Even though burning of fossil fuels supports rapid economic growth for decades, it has in part, along with global warming set-off dangerous consequences, with climate change today threatening to roll back decades of development progress. From higher temperatures and rising sea levels to changing rainfall patterns, with more frequent events of extreme weather; climate change is seemly not something that was cook-up by scientists, as it is being doubted in some quarters.
The debilitating impact is now unambiguous and very real on many countries’ rapidly growing cities and their populations, making the need to respond more urgent. But Progress towards climate change since 1992 till today has proved disappointing. Environmental damage has worsened, the poorest has become even poorer, with the gap between the rich and the poor ever widening.
The effect of climate change is also boomeranging on land asset as the two are intricately linked together. When the world watch helplessly and sharply divided over climate change and control, relationship among land and social actors continues to conduce into conflicts, as we have seen from conflicts over the control and distribution of access to land or renewable resources (forests, water, grazing, etc.), arising from historical inequalities or recent land grabbing to conflicts over the regulation of different uses of the same space: between farmers and herders, between extraction and agriculture, between extraction and forest use, and between urban, industrial and agricultural uses of water, and to conflicts over insecure rights and lack of legal recognition (customary rights, tenants’ rights, claims arising from the regularization of irregular neighbor-hoods, etc.) Forced evictions, land dispossession, inadequate compensation for livelihoods and biodiversity losses, environmental degradation, as well as other related activities, resulted in landless or limited access to land. These developments negatively impacted social cohesion and peace and, increased the burden of household food provision on the shoulders of women, as the latter sometimes had to take full responsibility of malnourished kids, as well as ensure that there was food on the family table.

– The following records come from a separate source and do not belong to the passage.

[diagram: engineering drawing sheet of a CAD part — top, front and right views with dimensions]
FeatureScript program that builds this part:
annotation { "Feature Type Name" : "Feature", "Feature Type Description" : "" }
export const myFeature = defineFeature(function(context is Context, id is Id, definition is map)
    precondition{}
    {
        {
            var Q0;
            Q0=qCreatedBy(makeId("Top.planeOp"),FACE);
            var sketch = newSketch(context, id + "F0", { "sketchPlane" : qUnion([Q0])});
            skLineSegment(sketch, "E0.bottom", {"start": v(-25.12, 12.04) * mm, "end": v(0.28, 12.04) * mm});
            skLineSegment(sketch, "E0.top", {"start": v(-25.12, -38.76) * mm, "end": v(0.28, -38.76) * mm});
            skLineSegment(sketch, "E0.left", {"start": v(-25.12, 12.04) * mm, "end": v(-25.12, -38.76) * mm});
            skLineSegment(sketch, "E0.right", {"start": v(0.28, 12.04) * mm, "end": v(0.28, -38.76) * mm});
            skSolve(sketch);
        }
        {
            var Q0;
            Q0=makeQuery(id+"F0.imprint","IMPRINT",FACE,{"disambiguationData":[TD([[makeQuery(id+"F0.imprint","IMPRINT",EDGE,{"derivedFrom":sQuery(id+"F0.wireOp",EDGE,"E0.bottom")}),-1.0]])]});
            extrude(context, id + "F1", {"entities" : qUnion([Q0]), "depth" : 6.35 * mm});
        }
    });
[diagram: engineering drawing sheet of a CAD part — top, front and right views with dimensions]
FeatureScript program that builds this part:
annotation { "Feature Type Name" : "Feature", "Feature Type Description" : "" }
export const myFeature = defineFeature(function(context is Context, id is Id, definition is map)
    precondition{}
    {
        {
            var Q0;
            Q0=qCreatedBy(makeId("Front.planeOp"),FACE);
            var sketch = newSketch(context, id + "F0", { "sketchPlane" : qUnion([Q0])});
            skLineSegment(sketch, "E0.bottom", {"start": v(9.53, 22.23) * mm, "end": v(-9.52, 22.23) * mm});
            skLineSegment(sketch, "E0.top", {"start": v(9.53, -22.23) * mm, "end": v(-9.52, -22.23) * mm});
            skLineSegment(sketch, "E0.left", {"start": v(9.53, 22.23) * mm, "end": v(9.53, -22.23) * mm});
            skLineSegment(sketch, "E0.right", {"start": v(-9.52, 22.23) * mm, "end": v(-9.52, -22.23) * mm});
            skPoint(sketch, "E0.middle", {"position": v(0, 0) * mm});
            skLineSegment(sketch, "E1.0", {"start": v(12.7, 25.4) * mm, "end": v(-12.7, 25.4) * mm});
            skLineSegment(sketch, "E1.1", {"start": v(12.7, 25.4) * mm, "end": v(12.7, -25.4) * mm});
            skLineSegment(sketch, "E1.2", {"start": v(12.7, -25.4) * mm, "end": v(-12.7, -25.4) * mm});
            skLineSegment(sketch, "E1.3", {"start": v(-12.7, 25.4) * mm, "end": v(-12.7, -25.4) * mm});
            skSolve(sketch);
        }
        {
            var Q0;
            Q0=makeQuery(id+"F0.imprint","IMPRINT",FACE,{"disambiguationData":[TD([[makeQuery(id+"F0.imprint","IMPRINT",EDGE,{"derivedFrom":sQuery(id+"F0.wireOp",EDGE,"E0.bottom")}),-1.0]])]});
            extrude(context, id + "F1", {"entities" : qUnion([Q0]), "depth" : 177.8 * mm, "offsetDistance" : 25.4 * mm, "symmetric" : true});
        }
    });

As the search for solution continues, CIAN believes that, the twin goals of ending extreme poverty and overcoming the problem of land governance cannot be achieved without first tackling climate change. With this understanding, we also wish to affirm that, without urgent action to reduce vulnerability, provide access to basic services, and build resilience; climate change impacts could push millions of people more into poverty. For this reason, we advocate for adoption of climate-smart agriculture, better management of water and other natural resources, expansion of climate-responsive social protection, as well as sustainable forest management that supports livelihoods and economic growth.